Ah, yes, terrible consequences, such as, the irrigation and suitability for farmland of central California, the lack of frequent flooding of the Mississippi river and tributaries and the present dryness of the Netherlands.
I don't think draining the everglades is tractable and I think it's more valuable as is since you're not gonna out farm the midwest. But it's really easy to be on a high horse and not appreciate the successful projects that we benefit from the results of.
_The Great River_ by Boyce Upholt from last year is a good place to start learning about the Mississippi.
The unsustainable irrigation that's draining aquifers during droughts and causing permanent damage[1] to groundwater retention? The irrigation that's causing changes in land topography[2]?
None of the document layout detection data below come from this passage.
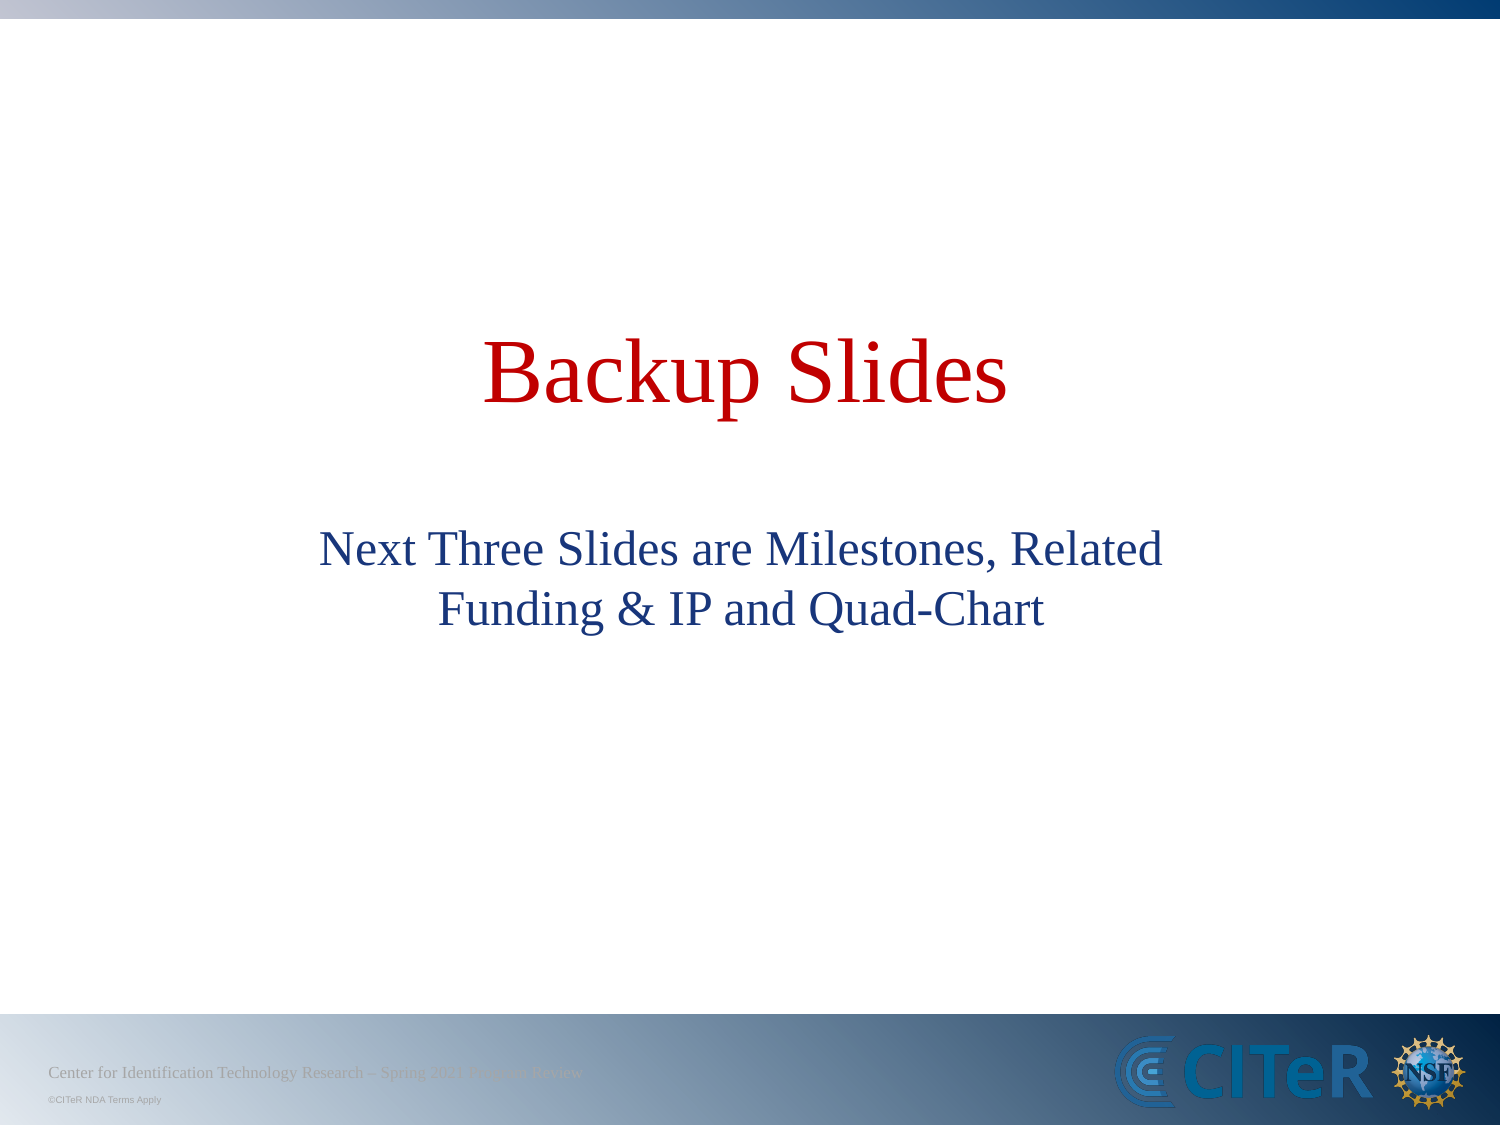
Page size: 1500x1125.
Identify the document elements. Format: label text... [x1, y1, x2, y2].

picture [1108, 1030, 1472, 1125]
subtitle Next Three Slides are Milestones, Related Funding & IP and Quad-Chart [216, 508, 1267, 726]
title Backup Slides [109, 244, 1384, 486]
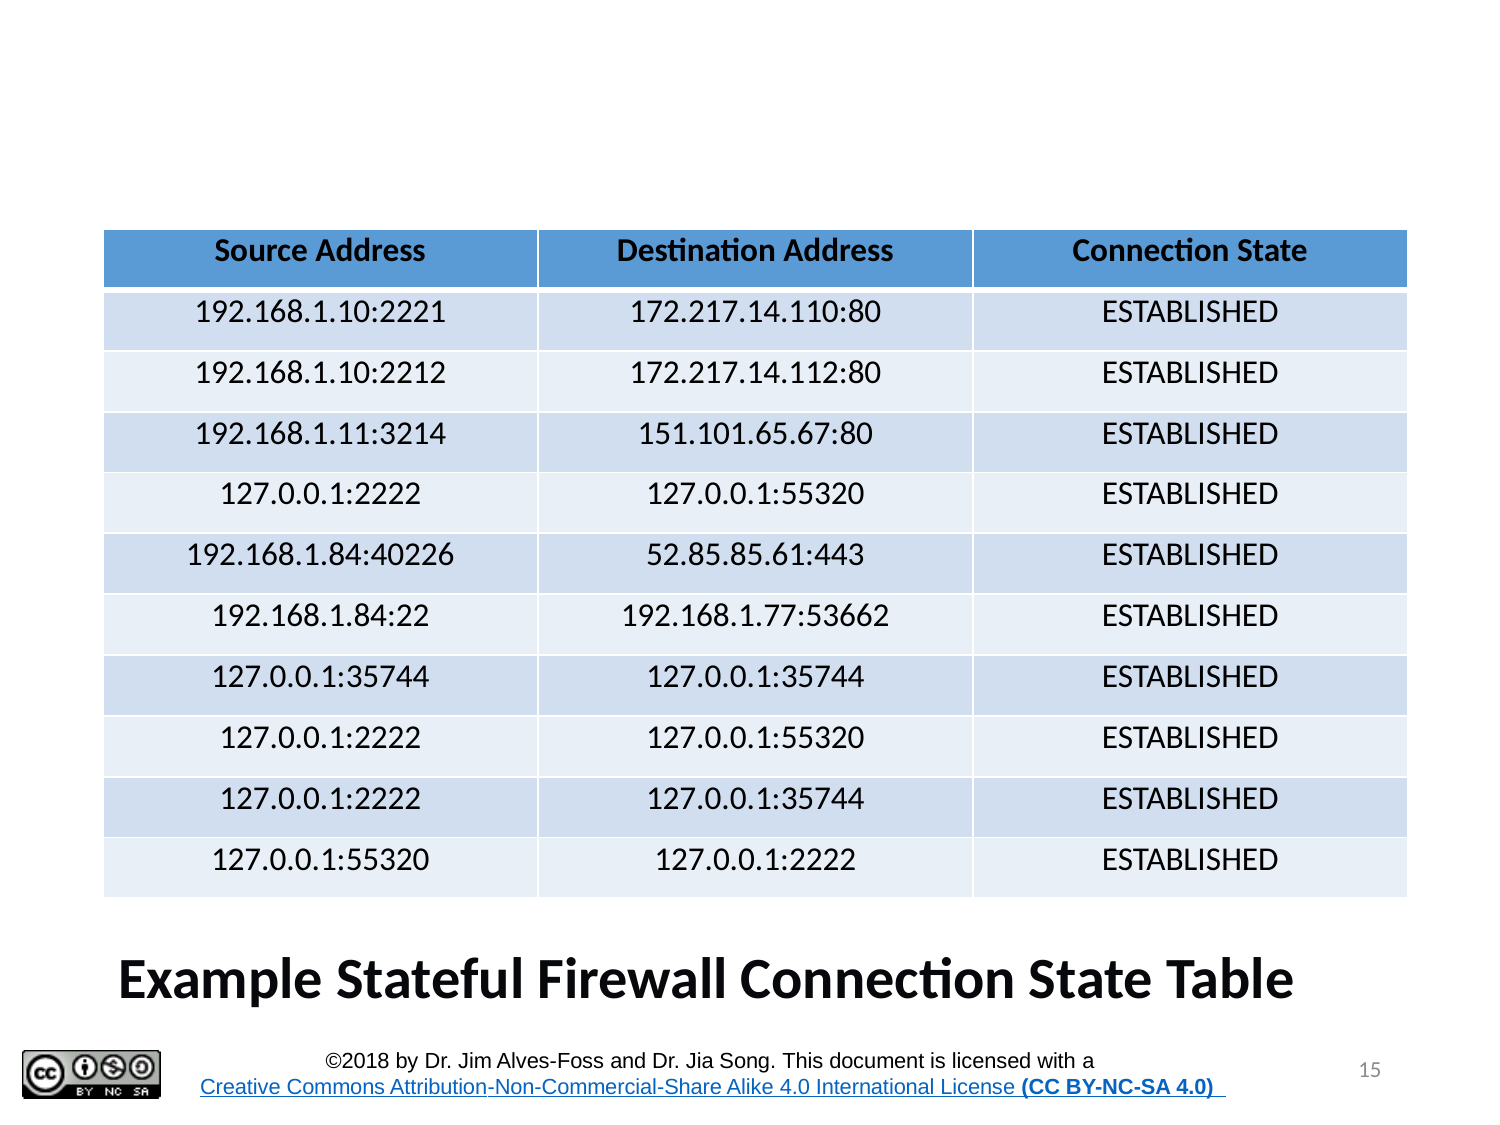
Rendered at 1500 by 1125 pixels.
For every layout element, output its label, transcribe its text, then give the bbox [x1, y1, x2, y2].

table_cell ESTABLISHED [974, 717, 1407, 776]
table_cell ESTABLISHED [974, 838, 1407, 897]
table_cell 127.0.0.1:35744 [539, 778, 972, 837]
table_cell 192.168.1.77:53662 [539, 595, 972, 654]
list Example Stateful Firewall Connection State Table [102, 899, 1398, 1014]
table_cell 192.168.1.84:22 [104, 595, 537, 654]
table_cell ESTABLISHED [974, 413, 1407, 472]
table_cell 127.0.0.1:55320 [539, 717, 972, 776]
table_cell ESTABLISHED [974, 778, 1407, 837]
table_cell 127.0.0.1:2222 [104, 473, 537, 532]
table_cell 172.217.14.110:80 [539, 293, 972, 350]
table_cell 127.0.0.1:35744 [539, 656, 972, 715]
table_cell 52.85.85.61:443 [539, 534, 972, 593]
table_header Connection State [974, 230, 1407, 287]
table_cell 192.168.1.10:2221 [104, 293, 537, 350]
table_cell ESTABLISHED [974, 534, 1407, 593]
picture [22, 1050, 161, 1099]
table_cell ESTABLISHED [974, 595, 1407, 654]
table_cell 151.101.65.67:80 [539, 413, 972, 472]
table_cell 127.0.0.1:55320 [104, 838, 537, 897]
table_cell 192.168.1.11:3214 [104, 413, 537, 472]
table_header Source Address [104, 230, 537, 287]
table_cell 127.0.0.1:55320 [539, 473, 972, 532]
table_cell 127.0.0.1:35744 [104, 656, 537, 715]
table_cell 192.168.1.10:2212 [104, 352, 537, 411]
table_cell ESTABLISHED [974, 293, 1407, 350]
table_cell 192.168.1.84:40226 [104, 534, 537, 593]
slide_number 15 [1315, 1038, 1397, 1099]
table_cell 172.217.14.112:80 [539, 352, 972, 411]
table_cell 127.0.0.1:2222 [104, 778, 537, 837]
table_cell ESTABLISHED [974, 352, 1407, 411]
table_cell 127.0.0.1:2222 [539, 838, 972, 897]
table_header Destination Address [539, 230, 972, 287]
table_cell ESTABLISHED [974, 656, 1407, 715]
table_cell ESTABLISHED [974, 473, 1407, 532]
table_cell 127.0.0.1:2222 [104, 717, 537, 776]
> the lack of frequent flooding of the Mississippi river
You mean the system which is a well known ecological disaster?[3][4][5]
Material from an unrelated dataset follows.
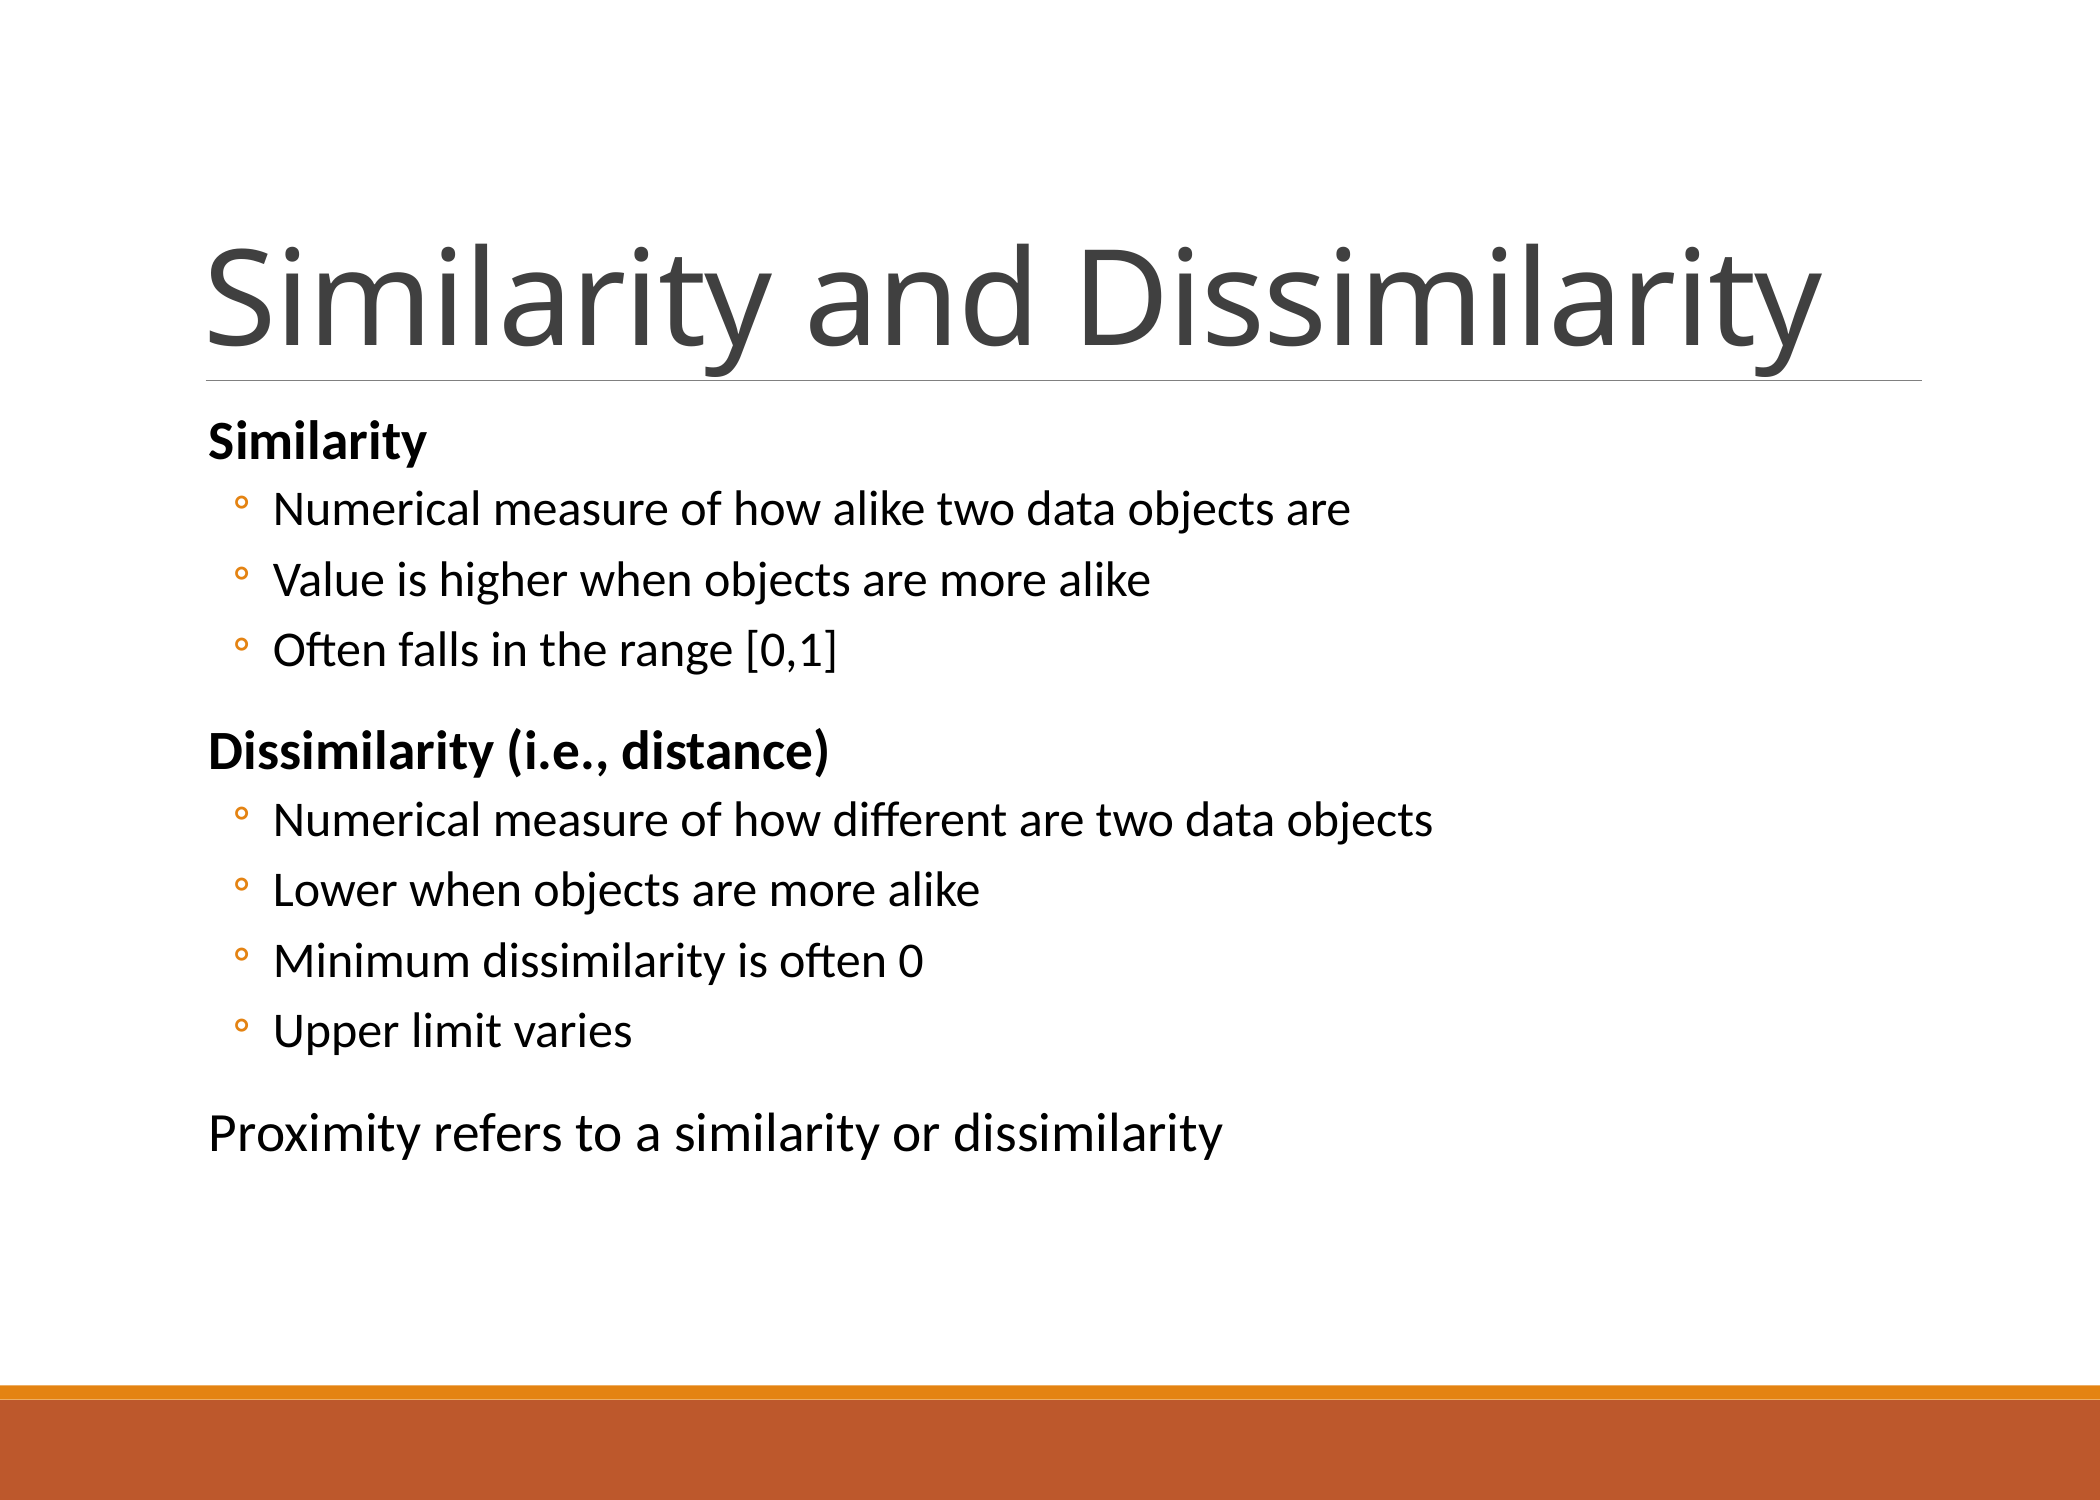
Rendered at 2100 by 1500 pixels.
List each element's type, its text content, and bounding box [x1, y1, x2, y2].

title Similarity and Dissimilarity [188, 62, 1922, 380]
list Similarity Numerical measure of how alike two data objects are Value is higher when objects are more alike Often falls in the range [0,1] Dissimilarity (i.e., distance) Numerical measure of how different are two data objects Lower when objects are more alike Minimum dissimilarity is often 0 Upper limit varies Proximity refers to a similarity or dissimilarity [188, 403, 1922, 1284]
And no frequent flooding? Since 2017, the Mississippi River Corridor Critical Area (which covers only a small portion of the watershed) has seen the USDA pay out $11.4 billion[6] to cover damages from flooding. I live in the watershed and for most of the summer I get flood alerts every time it rains. Damages are on the news constantly. In 2008, a tributary river flooded so badly it destroyed two mid-sized cities in Iowa[7]. Then you have the the 2011 flooding[8] of the Mississippi which was the most disastrous since before most modifications had been made to the river. Lack of frequent flooding? Just because you don't hear about it doesn't mean it's not happening.
Like what are we talking about here? Even reaching for what you assume to be innocuous examples, empirically observable negative consequences hang off of them like fruiting bodies. Who knows what the consequences will look like in 100-200 years when they've had time to iteratively feed back into themselves.
[1] - https://pubmed.ncbi.nlm.nih.gov/30197456/
[2] - https://www.usgs.gov/centers/land-subsidence-in-california
[3] - https://repository.lsu.edu/geo_pubs/2126/
[4] - https://repository.lsu.edu/geo_pubs/1614/
[5] - https://www.sciencedaily.com/releases/2023/03/230306143336.h...
[6] - https://www.ewg.org/research/usda-policies-fall-short-helpin...
[7] - https://en.wikipedia.org/wiki/Iowa_flood_of_2008
[8] - https://en.wikipedia.org/wiki/2011_Mississippi_River_floods
Although I think it's best for nature to leave things how they are, draining the Landes in France (a swampy area comparable to that of the Everglades) and replacing it with a pine forest only had positive impacts on the humans living there (if only because it was a major step towards eradicating malaria in France).
To be honest though, it was originally a forest, and had turned into a swamp after being deforested by humans in the early middle ages.
The part of CA we're talking about was a desert shithole before (arguably still is). There's debate about just how much we can sustainably irrigate it, but at least we can irrigate it. The alternative is basically no agricultural activity. Maybe some grazing.
Ditto for the Mississippi. It floods "a little" now vs "somewhere on it is getting wiped out just about every year" before. If it's only happening once a decade now that's a huge improvement. You can mislead all you want by saying things like "worst since X" and whatnot but the fact of the matter is that the system clearly works ok if most of the Xs are from before the system was there.
The material wealth generated by the economic activity enabled by these two projects is almost impossible to quantify.
I think it speaks volumes that you didn't even attempt to address my 3rd example.
https://www.forbes.com/sites/scotttravers/2025/03/25/why-chi...
https://en.wikipedia.org/wiki/Salton_Trough
It sounds like you're talking about the Imperial Valley, which is a different ball of wax from the whole wetland-draining argument here.
I object to "desert shithole" --- the Sonoran Desert is an ecosystem worthy of value in its own right, we just don't benefit from it as humans unless we turn to resource extraction or agriculture.